Demand for Deliverables Identified in Goals
The pandemic we face in HIV/AIDS and STD's as well as the critically high prevalence rates that exist in cardiovascular disease, cancer, strokes, violence (school and youth violence) and other critical areas demand solutions. As stated previously my survey research with highly trained and community based practitioners revealed that from ninety (90) to ninety-eight per cent (98%) of the morbidity and mortality from the above disease entities is preventable! This reality therefore sends a strong and fervent plea for primary prevention curriculum, training of public health personnel. Some public health programs have observed and contacted me regarding community-based curriculum suitable to prepare practitioners for practice in the inner cities of America. Drew University in Los Angeles, for example; we are currently assisting in starting their community based MPH and potentially a Dr.PH program.
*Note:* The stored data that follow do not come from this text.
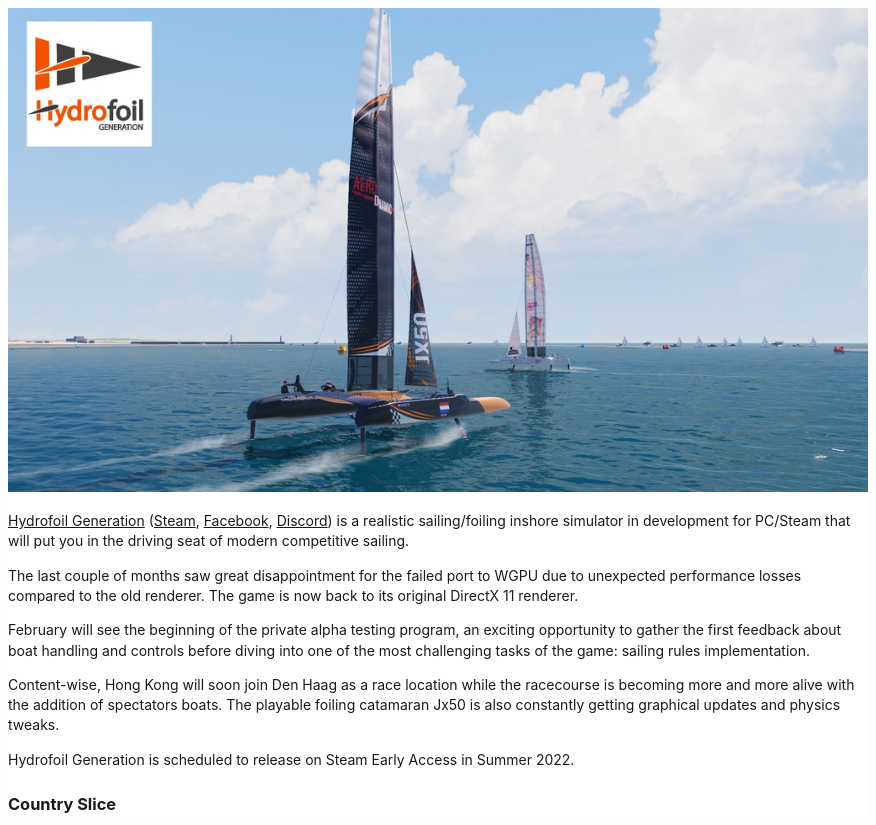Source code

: ![hgs_screen](hgs6.jpg)

[Hydrofoil Generation]
([Steam][hgs_steam], [Facebook][hgs_facebook], [Discord][hgs_discord])
is a realistic sailing/foiling inshore simulator in development for PC/Steam
that will put you in the driving seat of modern competitive sailing.

The last couple of months saw great disappointment for the failed port to WGPU
due to unexpected performance losses compared to the old renderer. The game is
now back to its original DirectX 11 renderer.

February will see the beginning of the private alpha testing program, an
exciting opportunity to gather the first feedback about boat handling and
controls before diving into one of the most challenging tasks of the game:
sailing rules implementation.

Content-wise, Hong Kong will soon join Den Haag as a race location while the
racecourse is becoming more and more alive with the addition of spectators
boats. The playable foiling catamaran Jx50 is also constantly getting graphical
updates and physics tweaks.

Hydrofoil Generation is scheduled to release on Steam Early Access in Summer
2022.

[Hydrofoil Generation]: https://hydrofoil-generation.com/
[hgs_facebook]: https://www.facebook.com/HydrofoilGenerationSailing/
[hgs_discord]: https://discord.gg/DtKgt2duAy/
[hgs_steam]: https://store.steampowered.com/app/1448820/Hydrofoil_Generation/
[hgs_trailer]: https://youtu.be/CfmCLr19Hbs

### Country Slice


[Rust]: https://rust-lang.org
[join]: https://github.com/rust-gamedev/wg#join-the-fun
[pr]: https://github.com/rust-gamedev/rust-gamedev.github.io
[coordination]: https://github.com/rust-gamedev/rust-gamedev.github.io/issues?q=label%3Acoordination
[Rust]: https://rust-lang.org
[join]: https://github.com/rust-gamedev/wg#join-the-fun
[gamedev-meetup-video]: https://youtu.be/BIMsBFbPV-c
[rust-gamedev-discord]: https://discord.gg/yNtPTb2
[rust-gamedev-twitch]: https://twitch.tv/rustgamedev
[gamedev-meetup-form]: https://forms.gle/BS1zCyZaiUFSUHxe6
[rust-meetup-feb-time]: https://everytimezone.com/s/48bc48be
[Flesh]: https://store.steampowered.com/app/1660850/Flesh/
[@im_oab]: https://twitter.com/im_oab
[Tetra]: https://github.com/17cupsofcoffee/tetra
[Rusty Vangers]: https://vange.rs
[Vangers]: https://www.gog.com/en/game/vangers
[@kvark]: https://github.com/kvark/
[wor]: https://store.steampowered.com/app/1110620/Way_of_Rhea/?utm_campaign=tmirgd&utm_source=n30
[wor-mason-remaley]: https://twitter.com/masonremaley
[wor-newsletter]: https://www.anthropicstudios.com/newsletter/signup
[wor-fast]: https://www.anthropicstudios.com/2022/01/13/asking-windows-nicely/
[wor-discord]: https://discord.gg/JGeVt5XwPP
[centaur-github]: https://github.com/Syn-Nine/rust-mini-games/tree/main/2d-games/centaur
[synnine-twitter]: https://twitter.com/Syn9Dev
[mgfw]: https://github.com/Syn-Nine/mgfw
[s9-minigame-repo]: https://github.com/Syn-Nine/rust-mini-games/
[Kataster]: https://github.com/Bobox214/Kataster
[bevy]: https://bevyengine.org/
[rapier]: https://rapier.rs
[heron]: https://github.com/jcornaz/heron
[@Bobox214]: https://github.com/Bobox214
[veloren]: https://veloren.net
[veloren-mounts]: https://www.youtube.com/watch?v=fJpeOJT78TI
[veloren-reading-club-4]: https://www.youtube.com/watch?v=nR2WDBMjkh8
[veloren-152]: https://veloren.net/devblog-152
[veloren-153]: https://veloren.net/devblog-153
[veloren-154]: https://veloren.net/devblog-154
[veloren-155]: https://veloren.net/devblog-155
[veloren-156]: https://veloren.net/devblog-156
[notsnake]: https://ramirezmike2.itch.io/not-snake
[notsnakepost]: https://ramirezmike2.itch.io/not-snake/devlog/333283/retrospective-working-on-new-features
[Michael Ramirez]: https://github.com/ramirezmike
[notsnakebevy]: https://bevyengine.org
[notsnakegit]: https://github.com/ramirezmike/not_snake_game
[notsnakeyt]: https://www.youtube.com/watch?v=cwI00pXDc6Q
[notsnakepick]: https://github.com/aevyrie/bevy_mod_picking
[notsnakeegui]: https://github.com/emilk/egui
[Harvest Hero Origins]: https://store.steampowered.com/app/1651500/Harvest_Hero_Origins/
[Emerald]: https://github.com/Bombfuse/emerald
[Gemdrop Games]: https://twitter.com/gemdropgames
[country-slice-github]: https://github.com/anopara/country-slice
[country-slice-twitter]: https://twitter.com/anastasiaopara/
[country-slice-discussion]: https://twitter.com/anastasiaopara/status/1477570256180817924
[gd-833]: https://github.com/godot-rust/godot-rust/pull/833
[gd-829]: https://github.com/godot-rust/godot-rust/pull/829
[gd-842]: https://github.com/godot-rust/godot-rust/issues/842
[gd-845]: https://github.com/godot-rust/godot-rust/pull/845
[gd-github]: https://github.com/godot-rust/godot-rust
[gd-discord]: https://discord.com/invite/FNudpBD
[gd-twitter]: https://twitter.com/GodotRust
[gd-book-games]: https://godot-rust.github.io/book/projects/games.html
[Rusty Engine 4.0]: https://github.com/CleanCut/rusty_engine/blob/main/CHANGELOG.md#400---2022-01-29
[Rusty Engine]: https://github.com/CleanCut/rusty_engine
[online tutorial]: https://cleancut.github.io/rusty_engine/
[the changelog for 4.0]: https://github.com/CleanCut/rusty_engine/blob/main/CHANGELOG.md#400---2022-01-29
[Nathan Stocks]: https://github.com/CleanCut
[bevy]: https://bevyengine.org
[bevy-git]: https://github.com/bevyengine/bevy
[bevy-blog]: https://bevyengine.org/news/bevy-0-6
[bevy-renderer]: https://bevyengine.org/news/bevy-0-6/#the-new-bevy-renderer
[bevy-shadows]: https://bevyengine.org/news/bevy-0-6/#directional-shadows
[bevy-clustered]: https://bevyengine.org/news/bevy-0-6/#clustered-forward-rendering
[bevy-sprites]: https://bevyengine.org/news/bevy-0-6/#sprite-batching
[bevy-webgl2]: https://bevyengine.org/news/bevy-0-6/#webgl2-support
[bevy-web-examples]: https://bevyengine.org/examples
[bevy-ecs]: https://bevyengine.org/news/bevy-0-6/#bevy-ecs
[bevy-materials]: https://bevyengine.org/news/bevy-0-6/#materials
[bevy-frustum-culling]: https://bevyengine.org/news/bevy-0-6/#visibility-and-frustum-culling
[bevy-shaders]: https://bevyengine.org/news/bevy-0-6/#wgsl-shaders
[three-d]: https://github.com/asny/three-d
[three-d-twitter]: https://twitter.com/AsgerNyman/status/1482711259673944067
[Tetra]: https://github.com/17cupsofcoffee/tetra
[tetra-changelog]: https://github.com/17cupsofcoffee/tetra/blob/main/CHANGELOG.md
[tetra-twitter]: https://twitter.com/17cupsofcoffee/status/1479601522661109764
[tetra-retro]: https://www.seventeencups.net/posts/three-years-of-tetra/
[awn-mason-remaley]: https://twitter.com/masonremaley
[awn-post]: https://www.anthropicstudios.com/2022/01/13/asking-windows-nicely/
[awn-rust-gamedev]: https://www.reddit.com/r/rust_gamedev/comments/s393sx/making_your_game_go_fast_by_asking_windows_nicely/
[justin_rhw]: https://twitter.com/justin_rhw
[rflb-post]: https://justinryanh.github.io/post/refactoring_from_legion_to_bevy/
[trimoq-github]: https://github.com/trimoq
[trimoq-twitter]: https://twitter.com/amann_dev
[trimoq-post]: https://medium.com/digitalfrontiers/taking-rust-for-a-ride-to-azeroth-what-writing-an-ah-scanner-in-rust-taught-me-58edc936cbb
[Bevy Cheatbook]: https://bevy-cheatbook.github.io
[docsrs-bevy]: https://docs.rs/bevy
[bevy-cb-builtins]: https://bevy-cheatbook.github.io/builtins.html
[bevy-cb-wasm]: https://bevy-cheatbook.github.io/platforms/wasm.html
[bevy-cb-cross]: https://bevy-cheatbook.github.io/setup/cross/linux-windows.html
[ghsponsors-inodentry]: https://github.com/sponsors/inodentry
[twitter-iyesgames]: https://twitter.com/IyesGames
[ggrs]: https://github.com/gschup/ggrs
[matchbox]: https://helsing.studio/posts/introducing-matchbox
[extreme-bevy]: https://helsing.studio/posts/extreme-bevy
[extreme-bevy-source]: https://github.com/johanhelsing/extreme_bevy
[extreme-bevy-game]: https://helsing.studio/extreme
[extreme-bevy-bevy]: https://bevyengine.org
[nodus-github]: https://github.com/r4gus/nodus
[@r4gus]: https://github.com/r4gus
[graphite-website]: https://graphite.rs
[graphite-repo]: https://github.com/GraphiteEditor/Graphite
[graphite-discord]: https://discord.graphite.rs
[graphite-twitter]: https://twitter.com/GraphiteEditor
[graphite-live-demo]: https://editor.graphite.rs
[rafx]: https://github.com/aclysma/rafx
[rafx-youtube-video]: https://www.youtube.com/watch?v=iWYpX7RGUSA
[rafx-distill]: https://github.com/amethyst/distill
[vk-bootstrap]: https://github.com/charles-lunarg/vk-bootstrap
[erupt-bootstrap]: https://gitlab.com/Friz64/erupt-bootstrap
[@Friz64]: https://blog.friz64.de/about
[@zakarumych]: https://github.com/zakarumych
[Edict]: https://github.com/zakarumych/edict
[ecs_bench_suite]: https://github.com/rust-gamedev/ecs_bench_suite
[backroll-github]: https://github.com/HouraiTeahouse/backroll-rs
[bevy-backroll-crates-io]: https://crates.io/bevy-backroll
[ggpo]: https://www.ggpo.net/
[bevy-smud]: https://github.com/johanhelsing/bevy_smud
[bevy-smud-bevy]: https://bevyengine.org
[bevy-smud-birds]: https://twitter.com/jkhelsing/status/1486794339682508809
[Molecoole]: https://twitter.com/kiss_mrton/status/1477330931199496201
[Wordlet]: https://www.reddit.com/r/rust/comments/s9kjoh/wordlet_a_commandline_clone_of_wordle_written_in/
[BITGUN]: https://twitter.com/LogLogGames/status/1481358714170970115
[System Fault]: https://www.lightsout.games/news/system-fault-early-access
[Lantern]: https://qatoqat.itch.io/lantern
[Fish Fight]: https://spicylobster.itch.io/fishfight/devlog/332434/fish-fights-past-present-and-future
[Starframe]: https://molentum.me/blog/starframe-ropes/
[Cake Thieves]: https://play.google.com/store/apps/details?id=com.GeTech.CakeThieves
[Idu]: https://twitter.com/logicsoup/status/1487924659693703169
[Sugarcane]: https://gitlab.com/macmv/sugarcane
[How Bevy Uses Traits For Labelling]: https://deterministic.space/bevy-labels.html
[Writing a Tiny Rust Game Engine For Web]: https://ianjk.com/game-engine-in-rust/
[Extending States in Bevy]: https://vaporsoft.net/extending-states-in-bevy/
[bevyplugin1]: https://maz.digital/mastering-plugin-loadings-bevy-part-12
[bevyplugin2]: https://maz.digital/mastering-plugin-loadings-bevy-part-22
[Bevy Stages or The Frames Lifecycle]: https://maz.digital/bevy-stages-or-the-frames-lifecycle
[Fyrox 0.24]: https://rg3d.rs/general/2022/01/07/0.24-feature-highlights.html
[Fun Notation]: https://www.reddit.com/r/rust_gamedev/comments/sfdl5s/fun_notation_guitar_tab_viewer
[gbrs]: https://github.com/adamsoutar/gbrs
[Dimforge]: https://dimforge.com/blog/2022/01/02/the-year-2021-in-dimforge/
[poll-promise]: https://github.com/EmbarkStudios/poll-promise
[ezinput 0.2]: https://twitter.com/eexsty/status/1485942270981464065
[bevy_asset_loader]: https://crates.io/crates/bevy_asset_loader
[bevy_game_template]: https://github.com/NiklasEi/bevy_game_template
[big-brain 0.10]: https://github.com/zkat/big-brain/releases/tag/v0.10.0
[graphite-contribute]: https://github.com/GraphiteEditor/Graphite/issues/202
[winit-issues]: https://github.com/rust-windowing/winit/issues?q=is%3Aopen+is%3Aissue+label%3A%22difficulty%3A+easy%22
[backroll-rs]: https://github.com/HouraiTeahouse/backroll-rs/issues
[embark.rs]: https://embark.rs
[embark-open-issues]: https://github.com/search?q=user:EmbarkStudios+state:open
[wgpu-issues]: https://github.com/gfx-rs/wgpu/issues?q=is%3Aissue+is%3Aopen+label%3A%22help+wanted%22
[luminance-fruits]: https://github.com/phaazon/luminance-rs/issues?q=is%3Aissue+is%3Aopen+label%3A%22low+hanging+fruit%22
[ggez-issues]: https://github.com/ggez/ggez/labels/%2AGOOD%20FIRST%20ISSUE%2A
[veloren-beginner]: https://gitlab.com/veloren/veloren/issues?label_name=beginner
[amethyst-issues]: https://github.com/amethyst/amethyst/issues?q=is%3Aissue+is%3Aopen+label%3A%22good+first+issue%22
[abstreet-issues]: https://github.com/a-b-street/abstreet/issues?q=is%3Aissue+is%3Aopen+label%3A%22good+first+issue%22
[mun-issues]: https://github.com/mun-lang/mun/labels/good%20first%20issue
[simm-issues]: https://github.com/mkhan45/SIMple-Mechanics/labels/good%20first%20issue
[bevy-issues]: https://github.com/bevyengine/bevy/labels/D-Good-First-Issue
[/r/rust_gamedev]: https://reddit.com/r/rust_gamedev
[@rust_gamedev]: https://twitter.com/rust_gamedev
[pr]: https://github.com/rust-gamedev/rust-gamedev.github.io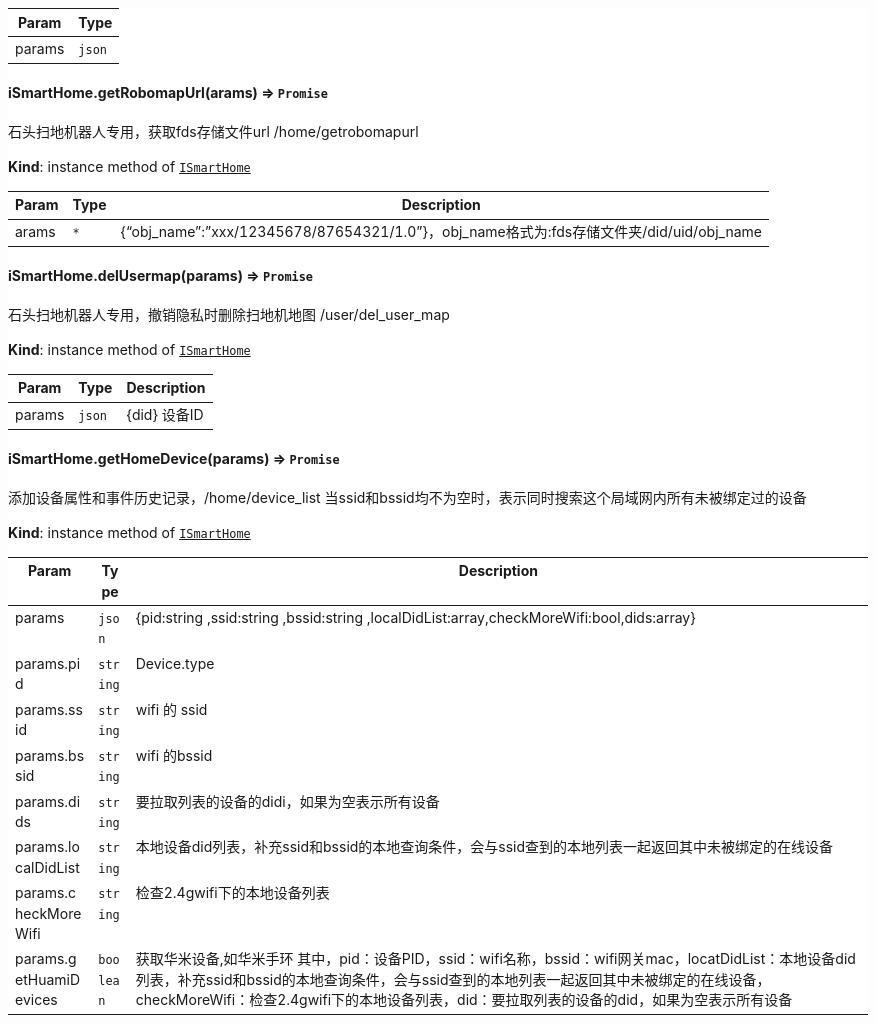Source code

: | Param | Type |
| --- | --- |
| params | <code>json</code> | 

<a name="module_miot/service/smarthome..ISmartHome+getRobomapUrl"></a>

#### iSmartHome.getRobomapUrl(arams) ⇒ <code>Promise</code>
石头扫地机器人专用，获取fds存储文件url
 /home/getrobomapurl

**Kind**: instance method of [<code>ISmartHome</code>](#module_miot/service/smarthome..ISmartHome)  

| Param | Type | Description |
| --- | --- | --- |
| arams | <code>\*</code> | {“obj_name”:”xxx/12345678/87654321/1.0”}，obj_name格式为:fds存储文件夹/did/uid/obj_name |

<a name="module_miot/service/smarthome..ISmartHome+delUsermap"></a>

#### iSmartHome.delUsermap(params) ⇒ <code>Promise</code>
石头扫地机器人专用，撤销隐私时删除扫地机地图
 /user/del_user_map

**Kind**: instance method of [<code>ISmartHome</code>](#module_miot/service/smarthome..ISmartHome)  

| Param | Type | Description |
| --- | --- | --- |
| params | <code>json</code> | {did} 设备ID |

<a name="module_miot/service/smarthome..ISmartHome+getHomeDevice"></a>

#### iSmartHome.getHomeDevice(params) ⇒ <code>Promise</code>
添加设备属性和事件历史记录，/home/device_list
当ssid和bssid均不为空时，表示同时搜索这个局域网内所有未被绑定过的设备

**Kind**: instance method of [<code>ISmartHome</code>](#module_miot/service/smarthome..ISmartHome)  

| Param | Type | Description |
| --- | --- | --- |
| params | <code>json</code> | {pid:string ,ssid:string ,bssid:string ,localDidList:array<string>,checkMoreWifi:bool,dids:array<string>} |
| params.pid | <code>string</code> | Device.type |
| params.ssid | <code>string</code> | wifi 的 ssid |
| params.bssid | <code>string</code> | wifi 的bssid |
| params.dids | <code>string</code> | 要拉取列表的设备的didi，如果为空表示所有设备 |
| params.localDidList | <code>string</code> | 本地设备did列表，补充ssid和bssid的本地查询条件，会与ssid查到的本地列表一起返回其中未被绑定的在线设备 |
| params.checkMoreWifi | <code>string</code> | 检查2.4gwifi下的本地设备列表 |
| params.getHuamiDevices | <code>boolean</code> | 获取华米设备,如华米手环 其中，pid：设备PID，ssid：wifi名称，bssid：wifi网关mac，locatDidList：本地设备did列表，补充ssid和bssid的本地查询条件，会与ssid查到的本地列表一起返回其中未被绑定的在线设备，checkMoreWifi：检查2.4gwifi下的本地设备列表，did：要拉取列表的设备的did，如果为空表示所有设备 |
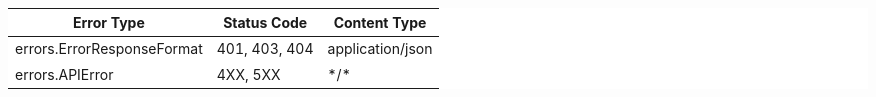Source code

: | Error Type                 | Status Code                | Content Type               |
| -------------------------- | -------------------------- | -------------------------- |
| errors.ErrorResponseFormat | 401, 403, 404              | application/json           |
| errors.APIError            | 4XX, 5XX                   | \*/\*                      |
The twenty-seven (27) accredited schools of public health in our survey in 1996 stated that they did not teach community based practice at the doctorate level. Agencies and institutions that serve low-income minority - people of color and low-income persons of all races are seeking help due to the high patient loads and caseloads they carry. Without prevention practitioners that can emphasize and educate communities on wellness and prevention programs the heavy patient loads will eventually bankrupt the managed care system. Additionally, the sicker patients will not be accepted (preexisting conditions) and will add to the tax burden with uncompensated care at urban hospital centers. Hence, the morbidity and mortality rates that grow out of this reality become even more unacceptable because the vast majority of the diseases are preventable.
Cultural competence is a critical need for public health practitioners. How can anyone plan prevention programs, social marketing and/or awareness campaigns without full knowledge of the culture, values, health attitudes, health behaviors and related variables? It simply cannot be effectively done without cultural competence. Therefore, to lower the extremely high prevalence rates of preventable disease, we must move quickly to prepare cross-cultural competence in public health which lags behind all behavioral sciences and human service disciplines in this area such as psychiatry, psychology, social work and nursing.
The training materials, monographs and all other materials are in demand. These materials are not available or made accessible for schools and programs in public health. The related research will further develop the science needed to energize more health behavioral change theory building. We also, with more research, will be able to design and test for efficacy practice sets and modalities that will be most productive as we further redefine public health practice.